In mid-March 2021, Rogers Communications (TSX:RCI.B)(NYSE:RCI) offered to acquire Shaw Communications for $26 billion. The merger would create the second-largest telco and unseat TELUS. However, the deal still hangs in the balance as the parties have yet to obtain regulatory approvals.
Opposition to the deal
The word is out that Canada’s largest telco offered to buy Shaw ahead of Rogers. Reports by The Globe and Mail and BNN Bloomberg said BCE withdrew from the deal citing undue risks.

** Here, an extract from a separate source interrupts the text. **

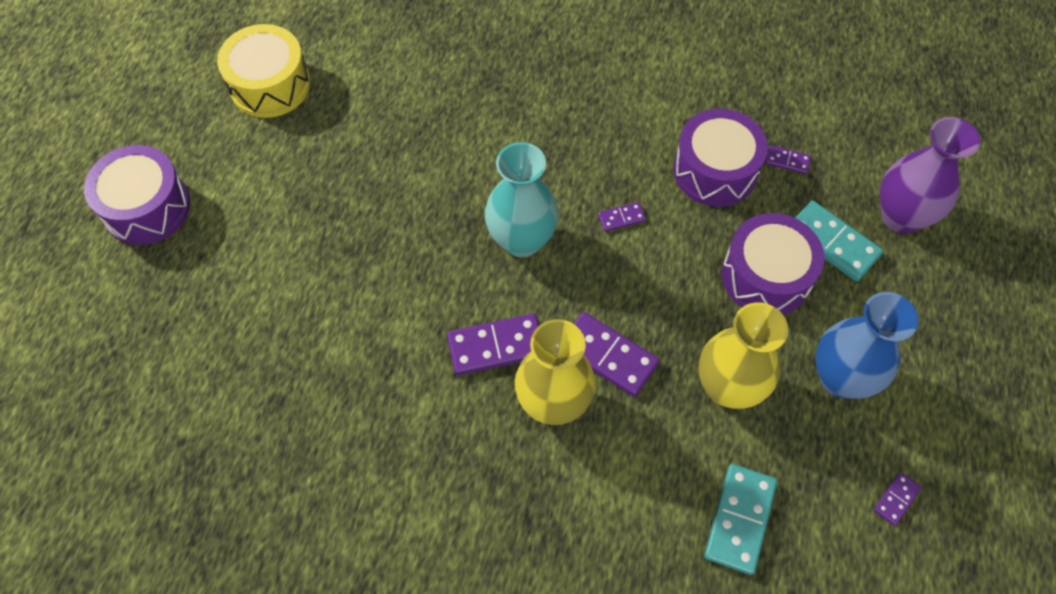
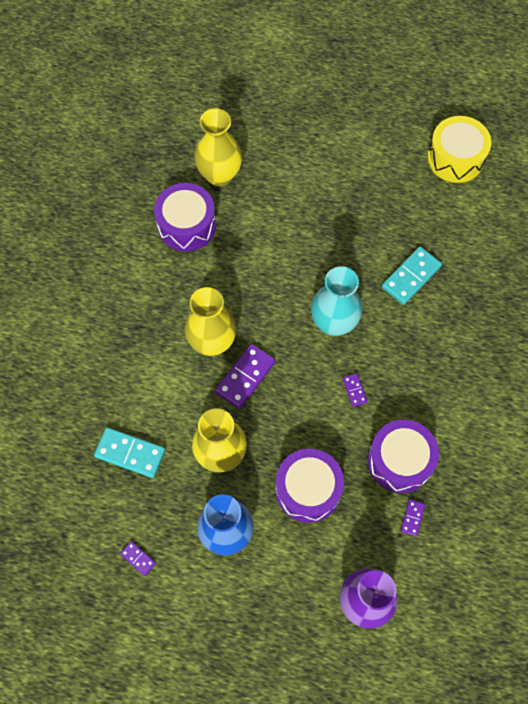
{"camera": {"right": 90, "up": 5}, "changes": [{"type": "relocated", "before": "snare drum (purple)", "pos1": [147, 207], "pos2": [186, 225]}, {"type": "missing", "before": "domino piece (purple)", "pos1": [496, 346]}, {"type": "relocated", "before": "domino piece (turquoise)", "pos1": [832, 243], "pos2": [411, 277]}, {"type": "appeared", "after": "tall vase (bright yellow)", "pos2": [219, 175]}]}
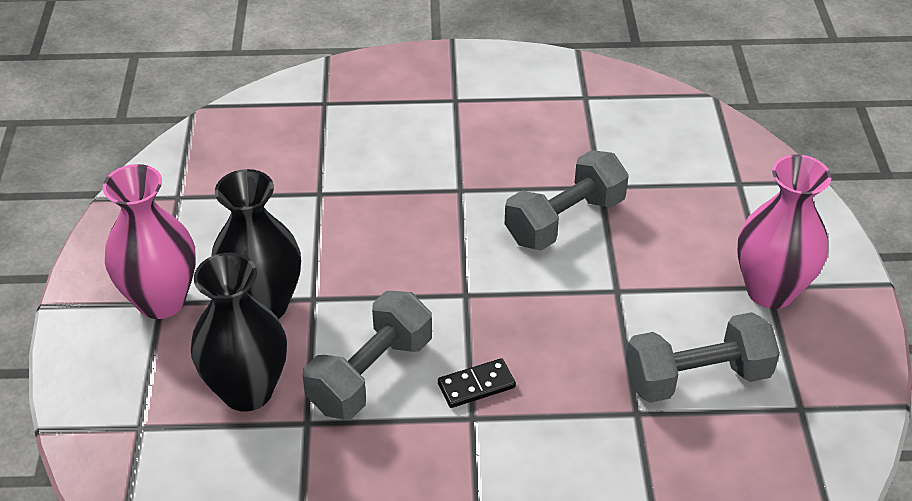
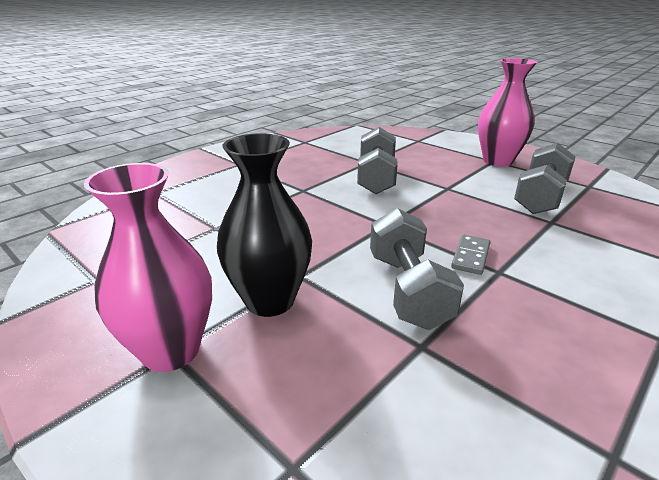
{"camera": {"right": -45, "up": -15}, "changes": [{"type": "missing", "before": "tall vase (jet-black)", "pos1": [247, 391]}, {"type": "colour", "before": "domino piece (jet-black)", "after": "domino piece (grey)", "pos1": [476, 385], "pos2": [470, 256]}]}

Similarly, a bidding war had already started even before the latest issue cropped up.
On September 13, 2021, BCE filed its opposition to Rogers’ takeover of Shaw with the Canadian Radio-television and Telecommunications Commission (CRTC). Based on Bell Canada’s argument, the merger will result in market dominance or control (47%) of the English-language broadcasting distribution market.
Shaw’s broadcasting distribution businesses include Shaw Direct and cable networks in Alberta, British Columbia, Manitoba, Northern Ontario, and Saskatchewan. In 2012, Rogers opposed BCE’s intention to acquire Astral Media. CRTC denied the purchase citing competition concerns.
The Competition Bureau is currently reviewing the proposed Rogers-Shaw merger. In early August 2021, the chief competition regulator in Canada issued court orders to telecommunications companies, including Bell and TELUS. The recipients have 120 days from the order to turn over documentation on their mobile wireless services, such as market shares and pricing policies.
Besides the CRTC and the Competition Bureau, Rogers must also obtain approval from the Innovation, Science and Economic Development Canada (ISED). Andy Kaplan-Myrth, Vice-President of TekSavvy Solutions, said combining two massive, vertically integrated companies will result in fewer viable competitors and further consolidation of market power.
Regarding the merger, a spokesperson for Rogers said, “Together, Rogers and Shaw will create a truly national competitor that will ensure greater choice for large and small businesses, governments and consumers. It will have the necessary scale to make generational investments in broadband, 5G networks, and technology which Canada urgently needs.”
Rogers adds the combination will enable the company to connect Indigenous and rural communities that lack effective high-speed internet access. The potential partners said they’re working with the three regulators investigating the impact of the merger.
The $30.22 billion telco will earmark a $1 billion fund dedicated solely for that purpose. However, the proposed deal didn’t help the stock any. At $59.79 per share, the year-to-date gain is 3.4%. Rogers Communications pay a decent 3.35% dividend.
BCE outperforms Rogers on the stock market. At $64.68 per share, investors enjoy a 24% year-to-date gain on top of a generous 5.41% dividend. Between the telco stocks, BCE has an outstanding dividend track record. The $58.58 billion company hasn’t missed a dividend payment since 1881.
BCE’s opposition to the Rogers-Shaw merger could be a deal-breaker, although the proposal will surely pass through the eye of the needle. However, the “real” competition among the big three telcos is who leads Canada in the 5G network, the transformational technology. According to the Financial Times, 5G is the game-changer for humanity.